**Data shown:**
::::::::
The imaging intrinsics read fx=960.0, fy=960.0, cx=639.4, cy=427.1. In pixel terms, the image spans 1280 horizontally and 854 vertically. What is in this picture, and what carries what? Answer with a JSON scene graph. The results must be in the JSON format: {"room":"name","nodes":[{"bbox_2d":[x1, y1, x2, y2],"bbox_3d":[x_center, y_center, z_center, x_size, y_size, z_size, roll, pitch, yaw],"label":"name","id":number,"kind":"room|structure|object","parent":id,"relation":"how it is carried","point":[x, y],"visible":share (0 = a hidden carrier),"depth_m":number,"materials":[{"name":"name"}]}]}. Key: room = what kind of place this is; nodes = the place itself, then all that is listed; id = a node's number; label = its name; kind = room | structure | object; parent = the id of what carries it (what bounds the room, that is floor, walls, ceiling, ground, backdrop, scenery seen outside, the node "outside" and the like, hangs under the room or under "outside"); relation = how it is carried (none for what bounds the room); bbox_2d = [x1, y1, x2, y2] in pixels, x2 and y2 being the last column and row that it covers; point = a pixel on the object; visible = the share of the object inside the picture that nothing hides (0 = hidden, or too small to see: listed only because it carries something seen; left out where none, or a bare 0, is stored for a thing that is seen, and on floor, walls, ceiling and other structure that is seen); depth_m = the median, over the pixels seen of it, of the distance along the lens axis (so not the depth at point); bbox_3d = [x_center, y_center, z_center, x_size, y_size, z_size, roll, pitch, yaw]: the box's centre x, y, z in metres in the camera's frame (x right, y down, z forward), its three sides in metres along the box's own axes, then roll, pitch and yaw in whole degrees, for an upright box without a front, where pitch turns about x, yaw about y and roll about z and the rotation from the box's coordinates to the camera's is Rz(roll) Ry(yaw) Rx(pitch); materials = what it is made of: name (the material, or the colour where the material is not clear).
::::::::
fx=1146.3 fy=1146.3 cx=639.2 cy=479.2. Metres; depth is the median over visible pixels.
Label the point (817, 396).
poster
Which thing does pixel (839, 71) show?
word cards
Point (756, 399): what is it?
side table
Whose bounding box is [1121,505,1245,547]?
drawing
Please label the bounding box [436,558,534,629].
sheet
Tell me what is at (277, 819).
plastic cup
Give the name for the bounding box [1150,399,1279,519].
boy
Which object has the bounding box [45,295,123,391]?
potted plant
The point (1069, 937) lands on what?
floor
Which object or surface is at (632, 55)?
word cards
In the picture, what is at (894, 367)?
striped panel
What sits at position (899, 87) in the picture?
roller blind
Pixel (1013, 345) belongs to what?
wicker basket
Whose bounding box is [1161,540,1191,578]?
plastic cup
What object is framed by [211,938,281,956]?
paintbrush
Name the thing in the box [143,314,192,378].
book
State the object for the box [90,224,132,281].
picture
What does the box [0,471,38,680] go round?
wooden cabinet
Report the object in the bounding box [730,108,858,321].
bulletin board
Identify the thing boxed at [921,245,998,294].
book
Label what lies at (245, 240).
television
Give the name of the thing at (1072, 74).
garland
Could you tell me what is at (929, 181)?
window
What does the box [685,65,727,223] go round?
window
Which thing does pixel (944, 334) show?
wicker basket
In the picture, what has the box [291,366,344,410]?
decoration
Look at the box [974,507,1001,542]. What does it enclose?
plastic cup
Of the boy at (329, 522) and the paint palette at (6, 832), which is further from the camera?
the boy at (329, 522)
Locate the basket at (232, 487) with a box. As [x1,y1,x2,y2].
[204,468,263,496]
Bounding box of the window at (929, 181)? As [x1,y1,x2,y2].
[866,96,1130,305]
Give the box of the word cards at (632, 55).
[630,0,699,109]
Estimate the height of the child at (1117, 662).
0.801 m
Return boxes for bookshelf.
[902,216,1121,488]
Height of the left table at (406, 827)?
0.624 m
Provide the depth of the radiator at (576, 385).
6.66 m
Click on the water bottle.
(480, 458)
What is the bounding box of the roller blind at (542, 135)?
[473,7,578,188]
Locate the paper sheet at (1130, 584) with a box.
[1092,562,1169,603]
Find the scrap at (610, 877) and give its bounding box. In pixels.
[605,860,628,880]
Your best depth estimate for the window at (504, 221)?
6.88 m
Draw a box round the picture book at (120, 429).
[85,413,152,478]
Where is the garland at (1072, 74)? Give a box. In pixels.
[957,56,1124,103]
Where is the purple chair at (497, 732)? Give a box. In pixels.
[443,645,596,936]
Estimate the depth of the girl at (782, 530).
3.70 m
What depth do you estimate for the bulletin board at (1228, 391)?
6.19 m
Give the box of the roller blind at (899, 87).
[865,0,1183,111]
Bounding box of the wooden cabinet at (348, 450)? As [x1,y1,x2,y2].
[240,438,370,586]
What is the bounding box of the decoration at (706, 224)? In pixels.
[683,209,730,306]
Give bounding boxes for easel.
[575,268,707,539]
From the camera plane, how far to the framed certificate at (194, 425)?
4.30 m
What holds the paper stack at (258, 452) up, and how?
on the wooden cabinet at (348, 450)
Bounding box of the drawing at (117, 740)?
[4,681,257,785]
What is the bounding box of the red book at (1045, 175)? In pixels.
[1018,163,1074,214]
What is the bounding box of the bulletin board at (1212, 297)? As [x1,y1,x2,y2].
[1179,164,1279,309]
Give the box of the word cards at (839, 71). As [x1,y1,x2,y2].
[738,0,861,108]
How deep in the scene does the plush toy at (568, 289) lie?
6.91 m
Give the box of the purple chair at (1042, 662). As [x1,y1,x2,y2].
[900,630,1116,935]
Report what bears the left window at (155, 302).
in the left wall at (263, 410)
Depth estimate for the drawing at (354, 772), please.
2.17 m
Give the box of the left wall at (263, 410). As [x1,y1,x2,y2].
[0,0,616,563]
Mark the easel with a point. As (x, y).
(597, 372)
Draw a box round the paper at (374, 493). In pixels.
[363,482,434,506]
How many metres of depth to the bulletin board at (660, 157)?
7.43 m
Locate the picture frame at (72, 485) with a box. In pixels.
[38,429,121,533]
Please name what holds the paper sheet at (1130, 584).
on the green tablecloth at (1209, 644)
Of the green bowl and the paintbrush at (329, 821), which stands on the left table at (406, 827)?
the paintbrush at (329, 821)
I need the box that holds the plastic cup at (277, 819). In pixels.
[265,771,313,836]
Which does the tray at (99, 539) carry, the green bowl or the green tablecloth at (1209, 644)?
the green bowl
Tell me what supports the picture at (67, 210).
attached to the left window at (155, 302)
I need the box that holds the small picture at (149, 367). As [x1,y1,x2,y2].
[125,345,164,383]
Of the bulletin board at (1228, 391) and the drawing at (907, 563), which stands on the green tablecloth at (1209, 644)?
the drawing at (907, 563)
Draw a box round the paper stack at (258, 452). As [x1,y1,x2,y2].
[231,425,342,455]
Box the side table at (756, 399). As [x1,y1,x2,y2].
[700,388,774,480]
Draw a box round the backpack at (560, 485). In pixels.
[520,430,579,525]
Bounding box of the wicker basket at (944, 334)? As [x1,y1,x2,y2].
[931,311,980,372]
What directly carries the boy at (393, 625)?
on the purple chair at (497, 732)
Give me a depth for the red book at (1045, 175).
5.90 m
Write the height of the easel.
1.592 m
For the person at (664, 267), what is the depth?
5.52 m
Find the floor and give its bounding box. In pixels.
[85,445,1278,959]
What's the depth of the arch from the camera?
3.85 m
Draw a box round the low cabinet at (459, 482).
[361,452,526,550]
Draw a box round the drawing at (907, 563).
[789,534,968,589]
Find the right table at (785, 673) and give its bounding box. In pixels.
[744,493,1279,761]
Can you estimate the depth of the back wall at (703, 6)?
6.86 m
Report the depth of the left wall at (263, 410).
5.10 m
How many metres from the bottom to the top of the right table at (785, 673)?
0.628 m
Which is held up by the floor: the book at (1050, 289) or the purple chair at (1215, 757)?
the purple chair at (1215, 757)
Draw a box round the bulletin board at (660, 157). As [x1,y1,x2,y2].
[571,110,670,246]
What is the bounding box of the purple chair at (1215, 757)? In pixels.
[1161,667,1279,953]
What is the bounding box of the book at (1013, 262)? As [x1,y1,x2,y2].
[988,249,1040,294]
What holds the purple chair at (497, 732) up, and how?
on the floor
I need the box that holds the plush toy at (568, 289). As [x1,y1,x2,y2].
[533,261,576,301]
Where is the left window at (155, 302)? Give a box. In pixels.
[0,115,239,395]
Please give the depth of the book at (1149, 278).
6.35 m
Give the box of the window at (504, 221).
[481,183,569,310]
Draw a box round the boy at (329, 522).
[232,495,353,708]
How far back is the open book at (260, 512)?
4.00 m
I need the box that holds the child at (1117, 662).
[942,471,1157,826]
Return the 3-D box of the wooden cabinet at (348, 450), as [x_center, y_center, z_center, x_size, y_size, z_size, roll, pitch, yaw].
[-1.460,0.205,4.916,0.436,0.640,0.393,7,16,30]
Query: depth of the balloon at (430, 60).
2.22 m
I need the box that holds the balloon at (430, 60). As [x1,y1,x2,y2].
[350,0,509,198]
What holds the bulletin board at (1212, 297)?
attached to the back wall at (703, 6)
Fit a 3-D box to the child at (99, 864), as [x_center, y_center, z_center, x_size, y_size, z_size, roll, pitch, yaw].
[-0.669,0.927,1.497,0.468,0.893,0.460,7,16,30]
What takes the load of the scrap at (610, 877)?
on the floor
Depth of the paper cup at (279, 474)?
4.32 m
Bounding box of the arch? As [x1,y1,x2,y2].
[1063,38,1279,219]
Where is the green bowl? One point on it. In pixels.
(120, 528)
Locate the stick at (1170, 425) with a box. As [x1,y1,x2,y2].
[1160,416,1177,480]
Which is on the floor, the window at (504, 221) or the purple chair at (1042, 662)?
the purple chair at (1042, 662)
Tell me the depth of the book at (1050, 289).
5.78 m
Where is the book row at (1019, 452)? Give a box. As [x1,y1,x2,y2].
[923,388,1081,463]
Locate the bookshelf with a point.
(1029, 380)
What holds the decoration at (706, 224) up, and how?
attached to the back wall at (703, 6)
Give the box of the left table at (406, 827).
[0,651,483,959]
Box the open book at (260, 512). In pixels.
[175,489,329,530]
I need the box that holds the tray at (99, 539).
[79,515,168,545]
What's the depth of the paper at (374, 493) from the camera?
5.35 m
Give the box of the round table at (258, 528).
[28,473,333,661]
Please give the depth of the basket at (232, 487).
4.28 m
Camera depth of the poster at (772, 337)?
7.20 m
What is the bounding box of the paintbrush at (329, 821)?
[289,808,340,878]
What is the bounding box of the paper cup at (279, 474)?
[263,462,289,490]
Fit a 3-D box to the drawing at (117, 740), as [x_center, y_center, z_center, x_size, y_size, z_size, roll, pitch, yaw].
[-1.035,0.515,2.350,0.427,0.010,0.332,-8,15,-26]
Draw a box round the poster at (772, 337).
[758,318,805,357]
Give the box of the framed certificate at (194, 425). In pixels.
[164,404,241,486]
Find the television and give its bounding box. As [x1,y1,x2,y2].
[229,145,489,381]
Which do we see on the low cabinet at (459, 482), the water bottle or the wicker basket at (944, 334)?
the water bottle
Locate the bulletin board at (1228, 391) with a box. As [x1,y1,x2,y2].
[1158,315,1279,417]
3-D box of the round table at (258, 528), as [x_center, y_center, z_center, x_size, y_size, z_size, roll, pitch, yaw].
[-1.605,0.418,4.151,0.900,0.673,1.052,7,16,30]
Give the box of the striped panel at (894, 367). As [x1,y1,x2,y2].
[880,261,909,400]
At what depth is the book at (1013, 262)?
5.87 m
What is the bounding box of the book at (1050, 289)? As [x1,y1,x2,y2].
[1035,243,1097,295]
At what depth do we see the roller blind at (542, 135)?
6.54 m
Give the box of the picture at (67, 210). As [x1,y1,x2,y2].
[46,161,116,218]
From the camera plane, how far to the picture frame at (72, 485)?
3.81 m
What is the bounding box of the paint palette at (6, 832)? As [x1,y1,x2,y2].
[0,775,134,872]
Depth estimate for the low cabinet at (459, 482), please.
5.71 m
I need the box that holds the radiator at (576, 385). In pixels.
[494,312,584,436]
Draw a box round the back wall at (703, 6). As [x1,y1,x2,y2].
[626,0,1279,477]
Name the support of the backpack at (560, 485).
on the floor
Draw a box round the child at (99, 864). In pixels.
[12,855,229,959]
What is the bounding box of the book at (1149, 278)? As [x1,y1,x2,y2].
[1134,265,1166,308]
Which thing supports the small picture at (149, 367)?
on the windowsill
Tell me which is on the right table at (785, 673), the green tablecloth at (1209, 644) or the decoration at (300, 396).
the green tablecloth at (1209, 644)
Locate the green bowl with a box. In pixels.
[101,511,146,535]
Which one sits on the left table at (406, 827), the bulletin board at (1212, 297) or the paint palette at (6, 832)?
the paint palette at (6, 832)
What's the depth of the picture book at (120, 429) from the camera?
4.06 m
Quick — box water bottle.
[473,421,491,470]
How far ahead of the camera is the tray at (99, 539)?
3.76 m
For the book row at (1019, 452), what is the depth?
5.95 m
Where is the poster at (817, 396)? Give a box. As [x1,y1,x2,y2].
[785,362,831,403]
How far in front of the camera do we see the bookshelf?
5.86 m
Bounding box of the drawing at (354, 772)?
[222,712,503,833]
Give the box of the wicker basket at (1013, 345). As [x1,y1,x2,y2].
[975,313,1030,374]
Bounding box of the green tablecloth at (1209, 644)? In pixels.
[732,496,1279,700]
::::::::
Say, as a single number, how many lines of the records hold the word "median".

2